I vescovi francesi: no alla discriminazione dei nomadi
La Cappellania cattolica dei gitani e dei nomadi "non può accettare di vedere i rom
e i nomadi vittime dei pregiudizi e delle generalizzazioni, capri espiatori designati
delle difficoltà della nostra società, mentre ne sono spesso le prime vittime". È
quanto si legge in un comunicato della cappellania, fondata all'indomani della Seconda
guerra mondiale e strettamente legata alla Conferenza dei vescovi di Francia. Lo riferisce
L’Osservatore Romano. La nota — a firma del vescovo di Vannes, Raymond Centène, responsabile
della pastorale dei nomadi, e del vescovo di Belfort-Montbéliard, Claude Schockert,
incaricato del Servizio nazionale per la pastorale dei migranti e delle persone itineranti
— è stata redatta sull'onda delle reazioni provocate da quanto accaduto a Saint-Aignan
(Loir-et-Cher) dove la settimana scorsa una gendarmeria è stata assaltata e le case
vicine danneggiate da nomadi che hanno reagito in maniera violenta alla morte di Luigi
Duquenet, membro della loro comunità, ucciso da un agente dopo aver forzato un posto
di blocco. Dopo aver sottolineato la propria fiducia nei confronti delle persone incaricate
di fare luce, "con rigore ed equità", sulle violenze commesse, i vescovi affermano
che l'aver posto l'insieme dei nomadi, così come dei rom, sotto il fuoco dei riflettori
mediatici e politici, è servito "da pretesto a generalizzazioni affrettate e a una
recrudescenza della stigmatizzazione di cui sono vittime queste popolazioni". La Cappellania
cattolica dei nomadi (in Francia compresi nella denominazione gens du voyage) fa suo
il comunicato stampa diffuso da quattro movimenti, tra i quali l'Associazione nazionale
dei nomadi cattolici, organismo che collabora con il Servizio nazionale per la pastorale
dei migranti e delle persone itineranti. Nel comunicato si chiedono «risposte pubbliche»

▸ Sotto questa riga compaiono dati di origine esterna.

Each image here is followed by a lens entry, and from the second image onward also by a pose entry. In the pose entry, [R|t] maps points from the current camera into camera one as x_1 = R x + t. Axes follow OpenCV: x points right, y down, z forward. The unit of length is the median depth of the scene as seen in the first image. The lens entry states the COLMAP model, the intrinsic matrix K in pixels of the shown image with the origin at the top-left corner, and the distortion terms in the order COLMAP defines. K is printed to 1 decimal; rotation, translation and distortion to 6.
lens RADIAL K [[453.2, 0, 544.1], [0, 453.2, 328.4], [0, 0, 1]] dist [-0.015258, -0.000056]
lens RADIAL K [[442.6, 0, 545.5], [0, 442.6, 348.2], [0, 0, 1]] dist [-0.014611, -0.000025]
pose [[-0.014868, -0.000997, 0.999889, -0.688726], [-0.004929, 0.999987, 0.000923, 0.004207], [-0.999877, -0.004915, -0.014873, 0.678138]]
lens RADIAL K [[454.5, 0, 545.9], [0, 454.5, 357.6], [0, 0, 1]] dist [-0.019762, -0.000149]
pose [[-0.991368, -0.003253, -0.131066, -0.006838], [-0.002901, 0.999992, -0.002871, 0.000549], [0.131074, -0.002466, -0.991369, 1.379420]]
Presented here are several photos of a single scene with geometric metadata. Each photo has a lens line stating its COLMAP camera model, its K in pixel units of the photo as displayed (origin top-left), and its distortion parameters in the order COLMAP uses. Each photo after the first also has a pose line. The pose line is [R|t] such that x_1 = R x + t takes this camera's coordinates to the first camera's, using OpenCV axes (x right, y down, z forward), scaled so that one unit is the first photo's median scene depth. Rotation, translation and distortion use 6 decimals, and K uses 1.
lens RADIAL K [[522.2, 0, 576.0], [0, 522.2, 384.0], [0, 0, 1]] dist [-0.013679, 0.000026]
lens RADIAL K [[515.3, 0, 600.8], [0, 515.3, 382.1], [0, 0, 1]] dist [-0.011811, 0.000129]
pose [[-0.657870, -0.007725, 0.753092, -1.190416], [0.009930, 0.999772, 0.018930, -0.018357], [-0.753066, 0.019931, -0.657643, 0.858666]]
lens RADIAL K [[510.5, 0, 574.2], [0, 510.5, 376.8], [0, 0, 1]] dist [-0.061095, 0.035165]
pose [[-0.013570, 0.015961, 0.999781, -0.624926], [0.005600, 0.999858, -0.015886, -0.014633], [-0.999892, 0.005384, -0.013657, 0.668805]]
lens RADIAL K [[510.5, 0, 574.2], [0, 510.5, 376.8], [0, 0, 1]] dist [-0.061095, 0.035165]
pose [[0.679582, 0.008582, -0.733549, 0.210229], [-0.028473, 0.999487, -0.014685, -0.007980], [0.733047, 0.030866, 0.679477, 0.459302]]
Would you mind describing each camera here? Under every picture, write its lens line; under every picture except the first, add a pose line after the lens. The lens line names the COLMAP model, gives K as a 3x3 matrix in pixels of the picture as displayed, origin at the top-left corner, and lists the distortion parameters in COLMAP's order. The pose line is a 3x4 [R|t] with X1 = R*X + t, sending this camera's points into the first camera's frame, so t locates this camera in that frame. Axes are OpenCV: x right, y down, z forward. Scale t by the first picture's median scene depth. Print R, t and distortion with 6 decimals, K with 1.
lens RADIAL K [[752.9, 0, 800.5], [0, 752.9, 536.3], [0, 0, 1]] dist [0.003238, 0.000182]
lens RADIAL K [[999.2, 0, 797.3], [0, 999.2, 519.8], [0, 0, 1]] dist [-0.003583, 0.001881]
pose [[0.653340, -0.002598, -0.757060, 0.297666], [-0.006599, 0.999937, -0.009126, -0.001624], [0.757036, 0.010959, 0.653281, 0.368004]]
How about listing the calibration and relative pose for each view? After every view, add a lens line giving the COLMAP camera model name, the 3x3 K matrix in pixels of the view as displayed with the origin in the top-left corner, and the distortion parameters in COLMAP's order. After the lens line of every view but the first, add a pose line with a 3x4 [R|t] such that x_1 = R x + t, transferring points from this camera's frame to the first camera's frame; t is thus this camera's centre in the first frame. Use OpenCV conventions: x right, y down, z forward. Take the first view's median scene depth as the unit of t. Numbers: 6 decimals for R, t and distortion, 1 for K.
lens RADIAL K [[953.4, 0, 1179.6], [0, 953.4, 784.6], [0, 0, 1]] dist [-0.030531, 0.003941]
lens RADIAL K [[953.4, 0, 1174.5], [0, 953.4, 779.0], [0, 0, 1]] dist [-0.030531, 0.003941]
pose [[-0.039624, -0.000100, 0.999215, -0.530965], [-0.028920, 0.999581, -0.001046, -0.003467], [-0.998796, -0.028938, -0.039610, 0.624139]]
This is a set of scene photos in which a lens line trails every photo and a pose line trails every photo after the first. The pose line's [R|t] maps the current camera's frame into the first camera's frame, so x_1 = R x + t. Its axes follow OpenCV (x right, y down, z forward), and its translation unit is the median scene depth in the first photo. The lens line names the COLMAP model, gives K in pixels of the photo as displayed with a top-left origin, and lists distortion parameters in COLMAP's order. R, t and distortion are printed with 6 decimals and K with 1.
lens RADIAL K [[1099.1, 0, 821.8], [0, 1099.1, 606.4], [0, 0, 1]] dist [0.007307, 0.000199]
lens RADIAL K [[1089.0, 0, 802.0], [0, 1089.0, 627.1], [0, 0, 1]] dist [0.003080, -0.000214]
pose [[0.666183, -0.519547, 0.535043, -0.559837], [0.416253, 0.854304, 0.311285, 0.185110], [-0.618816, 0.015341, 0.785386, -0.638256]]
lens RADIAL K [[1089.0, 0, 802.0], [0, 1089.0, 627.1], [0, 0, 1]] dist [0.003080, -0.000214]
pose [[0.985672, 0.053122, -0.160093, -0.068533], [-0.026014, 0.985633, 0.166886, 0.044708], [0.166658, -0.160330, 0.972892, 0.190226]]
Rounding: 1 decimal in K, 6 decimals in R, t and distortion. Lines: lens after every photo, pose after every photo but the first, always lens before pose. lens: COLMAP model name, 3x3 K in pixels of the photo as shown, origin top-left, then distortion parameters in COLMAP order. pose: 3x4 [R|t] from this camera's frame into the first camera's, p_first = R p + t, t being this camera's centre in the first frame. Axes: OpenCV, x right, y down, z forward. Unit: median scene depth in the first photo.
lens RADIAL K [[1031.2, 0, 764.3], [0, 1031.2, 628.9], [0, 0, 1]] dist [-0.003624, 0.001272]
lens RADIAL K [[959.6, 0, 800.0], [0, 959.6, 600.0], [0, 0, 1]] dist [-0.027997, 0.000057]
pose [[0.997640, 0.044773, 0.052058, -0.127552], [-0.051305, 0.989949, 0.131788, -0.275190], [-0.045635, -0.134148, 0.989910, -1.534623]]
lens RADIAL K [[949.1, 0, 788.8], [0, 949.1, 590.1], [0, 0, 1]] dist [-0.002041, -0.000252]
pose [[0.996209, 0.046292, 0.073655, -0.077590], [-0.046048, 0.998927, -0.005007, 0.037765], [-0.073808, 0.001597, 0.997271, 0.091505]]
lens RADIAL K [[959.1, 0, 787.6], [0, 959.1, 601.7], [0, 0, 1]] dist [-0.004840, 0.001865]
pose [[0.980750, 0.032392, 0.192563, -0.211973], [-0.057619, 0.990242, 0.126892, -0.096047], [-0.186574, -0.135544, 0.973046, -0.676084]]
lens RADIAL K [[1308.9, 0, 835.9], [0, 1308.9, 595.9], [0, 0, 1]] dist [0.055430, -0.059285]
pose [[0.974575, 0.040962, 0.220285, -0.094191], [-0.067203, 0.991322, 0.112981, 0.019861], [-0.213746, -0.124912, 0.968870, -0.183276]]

per risolvere una situazione quotidiana di grandi disagi e far valere il diritto a
fermarsi, a viaggiare, alla scolarizzazione, al lavoro, alla salute e alla cittadinanza.
Mercoledì scorso il Governo francese ha dedicato alla questione un vertice, presieduto
dal capo dello Stato, Nicolas Sarkozy, al termine del quale è stato deciso che il
50 per cento dei campi nomadi illegali (circa trecento) verrà smantellato entro tre
mesi e che tutti i gitani che si saranno macchiati di crimini saranno espulsi in modo
"quasi immediato". Parigi intende inoltre inviare dieci ispettori nei campi rom per
controllare la situazione da un punto di vista fiscale. La Francia pensa infine a
uno scambio di agenti con Romania e Bulgaria, i due Paesi dell’Unione europea da cui
proviene la maggioranza dei nomadi, allo scopo di migliorare il contrasto della delinquenza.
Il giro di vite — duramente contestato dai partiti dell'opposizione e da molte associazioni
che si battono per i diritti umani — è stato annunciato dal ministro dell’Interno,
Brice Hortefeux, presente alla riunione assieme al ministro della Giustizia, Michelle
Alliot-Marie, al collega all’Immigrazione, Eric Besson, al segretario di Stato per
gli Affari europei, Pierre Lellouche, e ai capi della polizia e della gendarmeria.
Obiettivo era fare il punto sui "problemi che pongono i comportamenti di alcuni nomadi
e rom", alla luce dei recenti scontri a Saint-Aignan, e decidere così lo sgombero
dei campi illegali. La sinistra denuncia la "spirale xenofoba" e la politica "offensiva"
del Governo, mentre organizzazioni non governative parlano di discriminazioni basate
su "vecchi stereotipi". Misure che "fomentano il veleno dell’odio nella società francese".
I vescovi si dicono convinti che il rimedio alla paura e all'insicurezza non si trovi
in una "stretta" da realizzare a livello di ordine pubblico ma passi attraverso "un'azione
di ampio respiro alimentato dal rispetto e dalla conoscenza reciproca". Da qui l'appello
- che conclude il comunicato della Cappellania cattolica dei gitani e dei nomadi -
"ai fratelli e alle sorelle in Cristo e a tutti gli uomini e le donne di buona volontà
a congiungersi sul cammino del 'vivere insieme', testimonianza possibile di un avvenire
condiviso e di una società pacificata".